2. NSWClassifier

2.1. Importing Packages

from mlots.models import NSWClassifier
from sklearn.model_selection import GridSearchCV
from scipy.io import arff
import matplotlib.pyplot as plt
import pandas as pd
import numpy as np
import warnings
from sklearn.metrics import accuracy_score
warnings.filterwarnings("ignore")
import matplotlib
%matplotlib inline
font = {'size'   : 22}

matplotlib.rc('font', **font)

2.2. Loading Data

Here we are loading the SyntheticControl dataset.
The datasets are in two .arff files with pre-defined train and test splits.
The following code reads the two files stores the X (time-series data) and y (labels), into their specific train and test sets. ***
name = "SyntheticControl"

dataset = arff.loadarff(f'../input/{name}/{name}_TRAIN.arff'.format(name=name))[0]
X_train = np.array(dataset.tolist(), dtype=np.float32)
y_train = X_train[: , -1]
X_train = X_train[:, :-1]

dataset = arff.loadarff(f'../input/{name}/{name}_TEST.arff'.format(name=name))[0]
X_test = np.array(dataset.tolist(), dtype=np.float32)
y_test = X_test[: , -1]
X_test = X_test[:, :-1]

#Converting target from bytes to integer
y_train = [int.from_bytes(el, "little") for el in y_train]
y_test = [int.from_bytes(el, "little") for el in y_test]
X_train.shape, X_test.shape
((300, 60), (300, 60))

Set

Sample size

TS length

Train

300

60

Test

300

60

2.3. Evaluating NSW

2.3.1. Default parameters

We would employ NSWClassifier model from the mlots python package.
First, the model is evaluated with default parameters over the SyntheticControl dataset. ***
model_default = NSWClassifier(random_seed=42).fit(X_train,y_train)
100%|██████████| 300/300 [00:00<00:00, 3787.59it/s]
Model is fitted with the provided data.
y_hat_default = model_default.predict(X_test)
acc_default = accuracy_score(y_test, y_hat_default)
print("Model accuracy with default parameters: ", round(acc_default, 2))
100%|██████████| 300/300 [00:00<00:00, 4116.06it/s]
Model accuracy with default parameters:  0.18

The accuracy of the model is 48%, which is poorer than random guessing.

2.3.2. Model tuning

NSWClassifier model allows us to work with a more complex distance measure like DTW.
Here, we would use GridSearchCV algorithm from the sklearn package to find the best set of parameters of the model over the dataset.
The model tuning would be done only over the train set of the dataset. ***
#Setting up the warping window grid of the DTW measure

dtw_params = []
for w_win in range(11,15,2):
    dtw_params.append(
    {
        "global_constraint": "sakoe_chiba",
        "sakoe_chiba_radius": w_win
    }
    )
dtw_params
[{'global_constraint': 'sakoe_chiba', 'sakoe_chiba_radius': 11},
 {'global_constraint': 'sakoe_chiba', 'sakoe_chiba_radius': 13}]
#Setting up the param grid for the NSWClassifier model with the DTW params

param_grid = {
    "f": [1, 5],
    "m": [17, 19],
    "k": [1, 3],
    "metric_params" : dtw_params
}
param_grid
{'f': [1, 5],
 'm': [17, 19],
 'k': [1, 3],
 'metric_params': [{'global_constraint': 'sakoe_chiba',
   'sakoe_chiba_radius': 11},
  {'global_constraint': 'sakoe_chiba', 'sakoe_chiba_radius': 13}]}
#Executing the GridSearchCV over the NSWClassifier model with the supplied param_grid.
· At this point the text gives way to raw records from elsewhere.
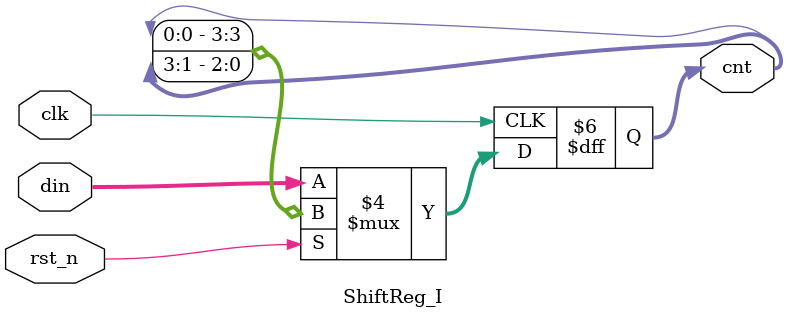
<source format=v>
`timescale 1ns / 1ps


module ShiftReg_I(rst_n,clk,cnt,din);
parameter CNT_SIZE = 4;
input rst_n;
input clk;
input [CNT_SIZE-1 : 0]din;
output reg [CNT_SIZE-1 : 0] cnt;
always@(posedge clk)
 if(!rst_n)
 cnt <= din;
 else
 cnt <= {cnt[0],cnt[CNT_SIZE-1 : 1]};
endmodule

</source>
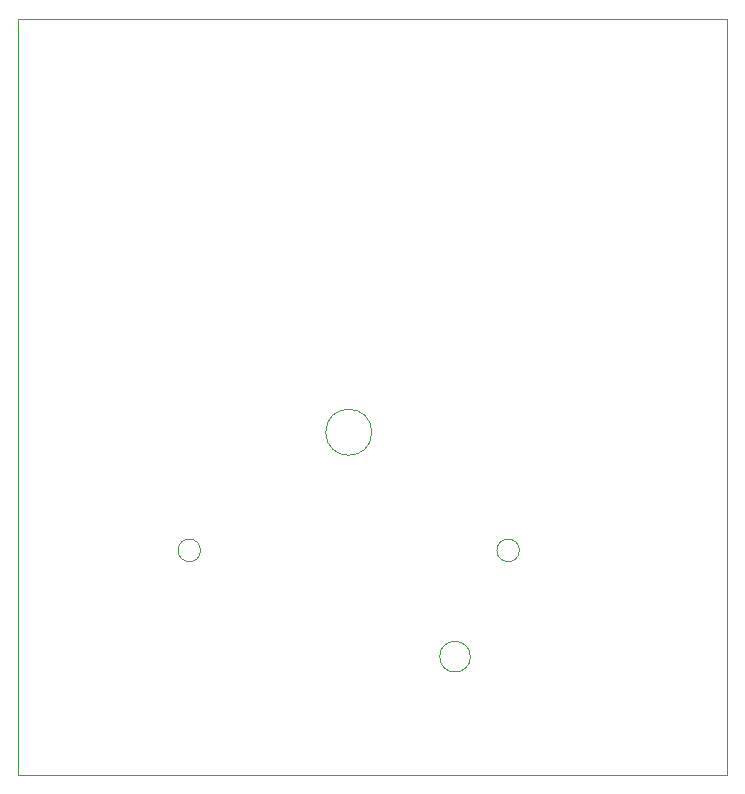
<source format=gm1>
%TF.GenerationSoftware,KiCad,Pcbnew,8.0.8*%
%TF.CreationDate,2025-02-12T14:25:56-08:00*%
%TF.ProjectId,jazmyn_hwsw,6a617a6d-796e-45f6-9877-73772e6b6963,rev?*%
%TF.SameCoordinates,Original*%
%TF.FileFunction,Profile,NP*%
%FSLAX46Y46*%
G04 Gerber Fmt 4.6, Leading zero omitted, Abs format (unit mm)*
G04 Created by KiCad (PCBNEW 8.0.8) date 2025-02-12 14:25:56*
%MOMM*%
%LPD*%
G01*
G04 APERTURE LIST*
%TA.AperFunction,Profile*%
%ADD10C,0.050000*%
%TD*%
G04 APERTURE END LIST*
D10*
X69500000Y-65000000D02*
X129500000Y-65000000D01*
X129500000Y-129000000D01*
X69500000Y-129000000D01*
X69500000Y-65000000D01*
%TO.C,M1*%
X84950000Y-110000000D02*
G75*
G02*
X83050000Y-110000000I-950000J0D01*
G01*
X83050000Y-110000000D02*
G75*
G02*
X84950000Y-110000000I950000J0D01*
G01*
X99450000Y-100000000D02*
G75*
G02*
X95550000Y-100000000I-1950000J0D01*
G01*
X95550000Y-100000000D02*
G75*
G02*
X99450000Y-100000000I1950000J0D01*
G01*
X107800000Y-119000000D02*
G75*
G02*
X105200000Y-119000000I-1300000J0D01*
G01*
X105200000Y-119000000D02*
G75*
G02*
X107800000Y-119000000I1300000J0D01*
G01*
X111950000Y-110000000D02*
G75*
G02*
X110050000Y-110000000I-950000J0D01*
G01*
X110050000Y-110000000D02*
G75*
G02*
X111950000Y-110000000I950000J0D01*
G01*
%TD*%
M02*

</source>
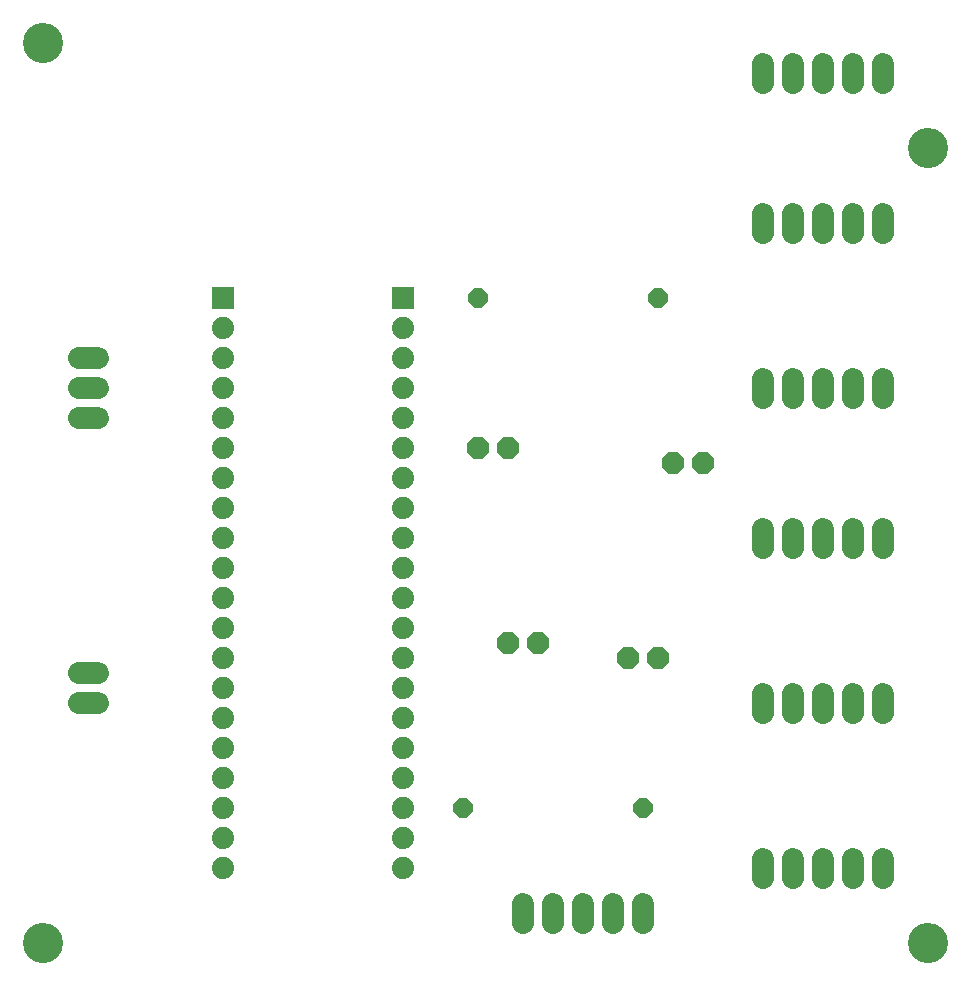
<source format=gbs>
G75*
%MOIN*%
%OFA0B0*%
%FSLAX25Y25*%
%IPPOS*%
%LPD*%
%AMOC8*
5,1,8,0,0,1.08239X$1,22.5*
%
%ADD10C,0.13398*%
%ADD11R,0.07400X0.07400*%
%ADD12C,0.07400*%
%ADD13OC8,0.07100*%
%ADD14OC8,0.06400*%
%ADD15C,0.07200*%
D10*
X0021000Y0021000D03*
X0316000Y0021000D03*
X0316000Y0286000D03*
X0021000Y0321000D03*
D11*
X0081000Y0236000D03*
X0141000Y0236000D03*
D12*
X0141000Y0226000D03*
X0141000Y0216000D03*
X0141000Y0206000D03*
X0141000Y0196000D03*
X0141000Y0186000D03*
X0141000Y0176000D03*
X0141000Y0166000D03*
X0141000Y0156000D03*
X0141000Y0146000D03*
X0141000Y0136000D03*
X0141000Y0126000D03*
X0141000Y0116000D03*
X0141000Y0106000D03*
X0141000Y0096000D03*
X0141000Y0086000D03*
X0141000Y0076000D03*
X0141000Y0066000D03*
X0141000Y0056000D03*
X0141000Y0046000D03*
X0081000Y0046000D03*
X0081000Y0056000D03*
X0081000Y0066000D03*
X0081000Y0076000D03*
X0081000Y0086000D03*
X0081000Y0096000D03*
X0081000Y0106000D03*
X0081000Y0116000D03*
X0081000Y0126000D03*
X0081000Y0136000D03*
X0081000Y0146000D03*
X0081000Y0156000D03*
X0081000Y0166000D03*
X0081000Y0176000D03*
X0081000Y0186000D03*
X0081000Y0196000D03*
X0081000Y0206000D03*
X0081000Y0216000D03*
X0081000Y0226000D03*
D13*
X0166000Y0186000D03*
X0176000Y0186000D03*
X0231000Y0181000D03*
X0241000Y0181000D03*
X0186000Y0121000D03*
X0176000Y0121000D03*
X0216000Y0116000D03*
X0226000Y0116000D03*
D14*
X0221000Y0066000D03*
X0161000Y0066000D03*
X0166000Y0236000D03*
X0226000Y0236000D03*
D15*
X0261000Y0257800D02*
X0261000Y0264200D01*
X0271000Y0264200D02*
X0271000Y0257800D01*
X0281000Y0257800D02*
X0281000Y0264200D01*
X0291000Y0264200D02*
X0291000Y0257800D01*
X0301000Y0257800D02*
X0301000Y0264200D01*
X0301000Y0307800D02*
X0301000Y0314200D01*
X0291000Y0314200D02*
X0291000Y0307800D01*
X0281000Y0307800D02*
X0281000Y0314200D01*
X0271000Y0314200D02*
X0271000Y0307800D01*
X0261000Y0307800D02*
X0261000Y0314200D01*
X0261000Y0209200D02*
X0261000Y0202800D01*
X0271000Y0202800D02*
X0271000Y0209200D01*
X0281000Y0209200D02*
X0281000Y0202800D01*
X0291000Y0202800D02*
X0291000Y0209200D01*
X0301000Y0209200D02*
X0301000Y0202800D01*
X0301000Y0159200D02*
X0301000Y0152800D01*
X0291000Y0152800D02*
X0291000Y0159200D01*
X0281000Y0159200D02*
X0281000Y0152800D01*
X0271000Y0152800D02*
X0271000Y0159200D01*
X0261000Y0159200D02*
X0261000Y0152800D01*
X0261000Y0104200D02*
X0261000Y0097800D01*
X0271000Y0097800D02*
X0271000Y0104200D01*
X0281000Y0104200D02*
X0281000Y0097800D01*
X0291000Y0097800D02*
X0291000Y0104200D01*
X0301000Y0104200D02*
X0301000Y0097800D01*
X0301000Y0049200D02*
X0301000Y0042800D01*
X0291000Y0042800D02*
X0291000Y0049200D01*
X0281000Y0049200D02*
X0281000Y0042800D01*
X0271000Y0042800D02*
X0271000Y0049200D01*
X0261000Y0049200D02*
X0261000Y0042800D01*
X0221000Y0034200D02*
X0221000Y0027800D01*
X0211000Y0027800D02*
X0211000Y0034200D01*
X0201000Y0034200D02*
X0201000Y0027800D01*
X0191000Y0027800D02*
X0191000Y0034200D01*
X0181000Y0034200D02*
X0181000Y0027800D01*
X0039200Y0101000D02*
X0032800Y0101000D01*
X0032800Y0111000D02*
X0039200Y0111000D01*
X0039200Y0196000D02*
X0032800Y0196000D01*
X0032800Y0206000D02*
X0039200Y0206000D01*
X0039200Y0216000D02*
X0032800Y0216000D01*
M02*

</source>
model = NSWClassifier(metric="dtw",random_seed=42)
gscv = GridSearchCV(model, param_grid=param_grid, cv=5,
                    scoring="accuracy", n_jobs=-1).fit(X_train,y_train)
100%|██████████| 300/300 [00:01<00:00, 156.36it/s]
Model is fitted with the provided data.
#Displaying the best parameters of NSWClassifier within the search grid.

best_param = gscv.best_params_
best_score = gscv.best_score_
print("Best Parameters: ", best_param)
print("Best Accuracy: ", best_score)
Best Parameters:  {'f': 1, 'k': 1, 'm': 19, 'metric_params': {'global_constraint': 'sakoe_chiba', 'sakoe_chiba_radius': 13}}
Best Accuracy:  0.9499999999999998

2.3.3. Evaluation of tuned model

The parameters displayed above are optimal set of parameters for the NSWClassifier model over SyntheticControl dataset.
Our next task is then to train the NSWClassifier model over the train set with the optimal set of parameters, and evaluate the model over the held-out test set. ***
model_tuned = NSWClassifier(**best_param,metric="dtw",random_seed=42).fit(X_train,y_train)
100%|██████████| 300/300 [00:01<00:00, 280.60it/s]
Model is fitted with the provided data.
y_hat_tuned = model_tuned.predict(X_test)
acc_tuned = accuracy_score(y_test, y_hat_tuned)
print("Model accuracy with tuned parameters: ", round(acc_tuned, 2))
100%|██████████| 300/300 [00:01<00:00, 259.52it/s]
Model accuracy with tuned parameters:  0.89

By tuning the NSWClassifier model we increased the accuracy from 18% to 89%.

2.4. Comparison

Here we do bar-plot that would illustrate the performance of the NSWClassifier model with default parameters against the model with the tuned parameters.
The matplotlib.pyplotis employed for this task. ***
acc =  [acc_default*100,acc_tuned*100]
rows = ["NSWClassifier-Default", "NSWClassifier-Tuned"]

df = pd.DataFrame({"models": rows, "Accuracy":acc})

fig = plt.figure()
ax = df['Accuracy'].plot(kind="bar", figsize=(12, 8), alpha=0.7,
                 color=[
                     'skyblue'
                 ], label = "Accuracy")

ax.set_xticklabels(df['models'])
ax.set_ylabel("Accuracy (%)")

ax.set_ylim(0,100)

plt.setp(ax.xaxis.get_majorticklabels(), rotation=0)
for i,a in enumerate(acc):
    ax.text(i,a,str(round(a,3))+"%")
plt.text
plt.title("Model Performance")
plt.show()
../../_images/output_27_0.png